Le biciclette permettono di spostarsi più velocemente senza assorbire quantità significative di spazio, energia o tempo scarseggianti. Si può impiegare meno tempoi a chilometro e tuttavia percorrere più chilometri ogni anno. Si possono godere i vantaggi delle conquiste tecnologiche senza porre indebite ipoteche sopra gli orari, le energie e lo spazio altrui. Si diventa padroni dei propri movimenti senza impedire quelli dei propri simili. Si tratta di uno strumento che crea soltanto domande che è in grado di soddisfare. Ogni incremento di velocità dei veicoli a motore determina nuove esigenze di spazio e di tempo: l’uso della biciletta ha invece in sé i propri limiti. Essa permette alla gente di creare un nuovo rapporto tra il proprio spazio e il proprio tempo, tra il proprio territorio e le pulsazioni del proprio essere, senza distruggere l’equilibrio ereditario.”
Ivan Illich, Energie et equité (trad. it.: Elogio della Bicicletta, Bollati Boringhieri collana “Incipit”, 2006 – vedasi anche l’annesso e condivisibilissimo saggetto “Per una critica delle automobili” del curatore Franco La Cecla)

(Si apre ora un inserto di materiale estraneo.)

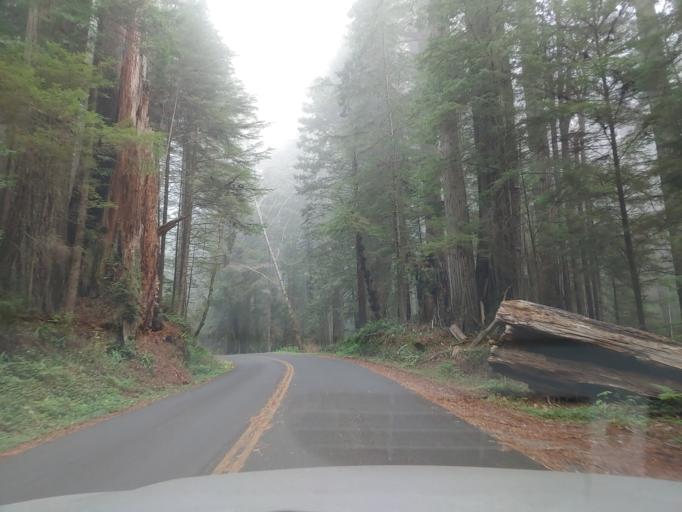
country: US
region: California
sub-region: Del Norte County
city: Bertsch-Oceanview
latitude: 41.4609
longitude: -124.0531
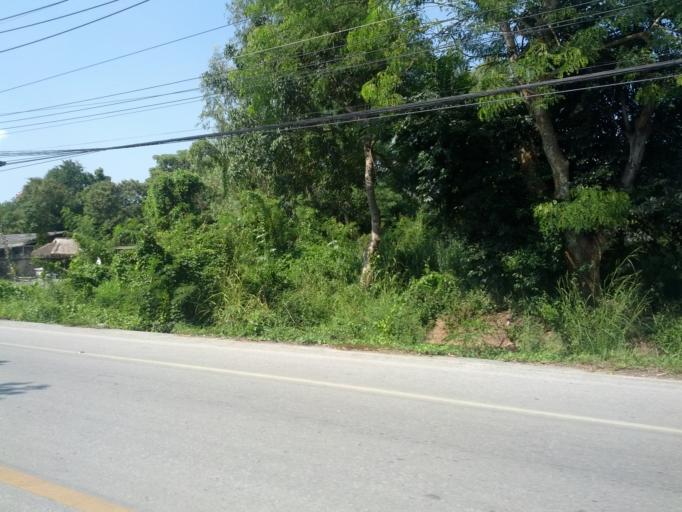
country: TH
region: Chiang Mai
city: San Kamphaeng
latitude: 18.7966
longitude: 99.1075
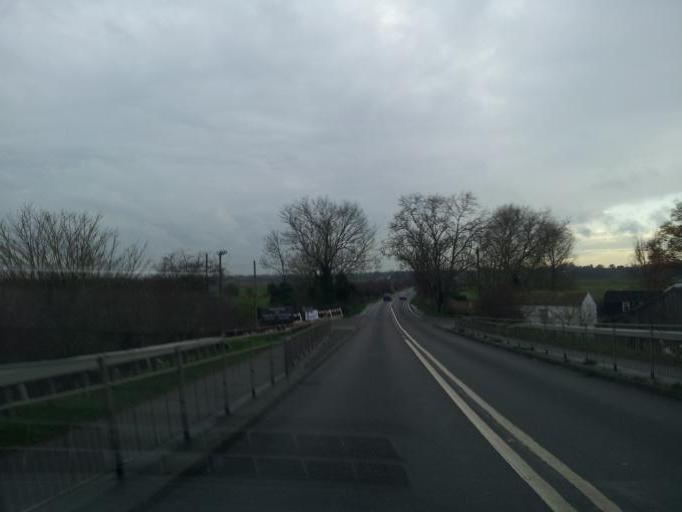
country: GB
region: England
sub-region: Norfolk
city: Acle
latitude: 52.6488
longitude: 1.5674
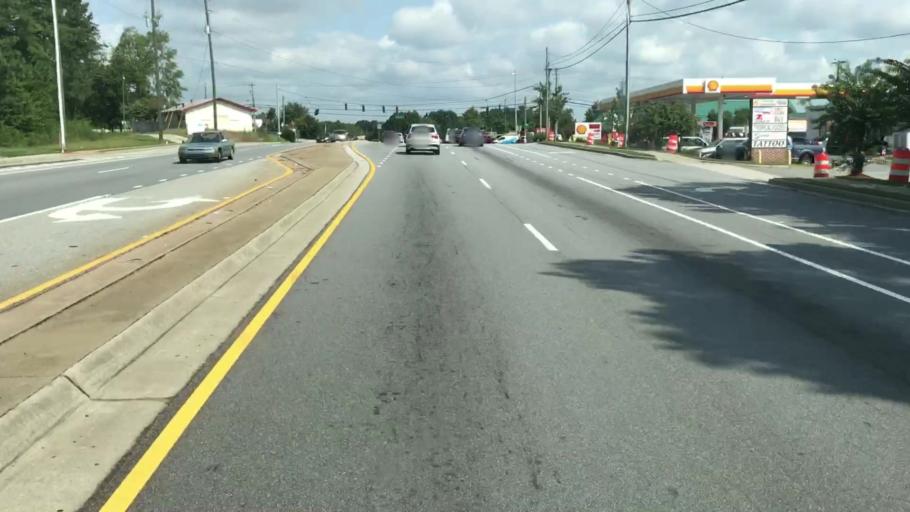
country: US
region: Georgia
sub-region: Gwinnett County
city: Lawrenceville
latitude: 33.9516
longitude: -84.0503
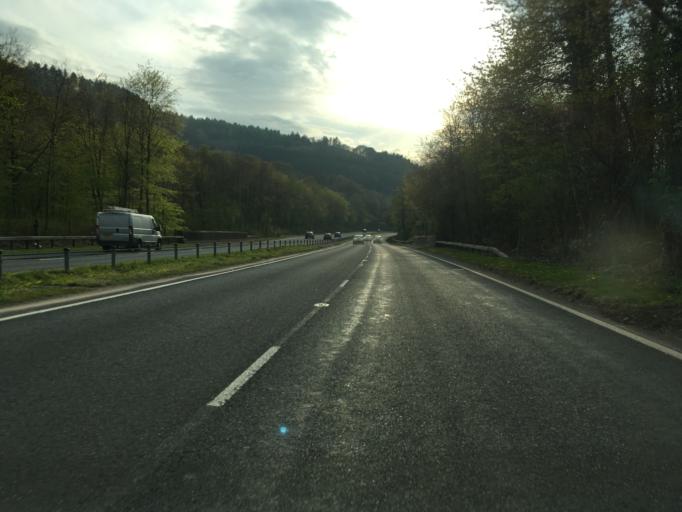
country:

Ah sì, scordavo: il testo originale è del 1973.
@plessus
meno male che ti sei emendato, stavo per dirti: stupido sarai tu!
Non commento poi l’idea, questa sì stupida, di sostituire le bici con i motorini, ti dico soltanto che visti gli aggeggi che circolano senza regola alcuna, lungo le ciclabili, contromano, sui marciapiedi, con marmitte rumorosissime, ed emissioni delle più inquinanti, beh non ti basterebbero 100 vasche o dieci kilometri al giorno in pineta, per smaltire le cosiddette tossine. Senza contare che pur facendo danni ne possono subire anche di peggiori visto il mare di automobili in cui si muovono.
Nella città in cui vivo ci sono centinaia di migliaia di motorini,
che la rendono caotica , puzzolente, rumorosa e più pericolosa e credo, nella maggioranza dei casi, per pochissimi kilometri che potrebbero essere fatti tranquillamente in bici. Non credo che quei ragazzotti scalmanati che sfrecciano in motorino temano molto il lieve afrore che le pedalate darebbero loro. Naturalmente parlo di distanze piccole o medie.
La bicicletta è uno strumento favoloso e se fosse usata di più le nostre città sarebbero più belle, più pulite e meno rumorose.
R.
bello questo articolo. Mi ha fatto venire in mente la mia prima bicicletta, una “Bianchi 20” (anche se io avevo chiesto quella un po’ più grande) quando avevo 9 anni. Era blu ed era tutta mia, trovata sotto l’albero di Natale. Uno dei regali più belli che abbia mai ricevuto. Già da allora significava “libertà”. In casa avevamo una bici ciascuno (io e i miei fratelli) e bici di tutte le misure per tutte le età, da quella piccolissima con le ruote di cuoio, a cui le rotelle venivano aggiunte e tolte continuamente, a quella da corsa dei miei fratelli grandi, e anche una bici da cross.
Oggi sono una ciclista cittadina accanita. Solo la neve mi ferma. Ma qui in Scandinavia siamo viziati, piste ciclabili quasi ovunque e grande rispetto dai motorizzati.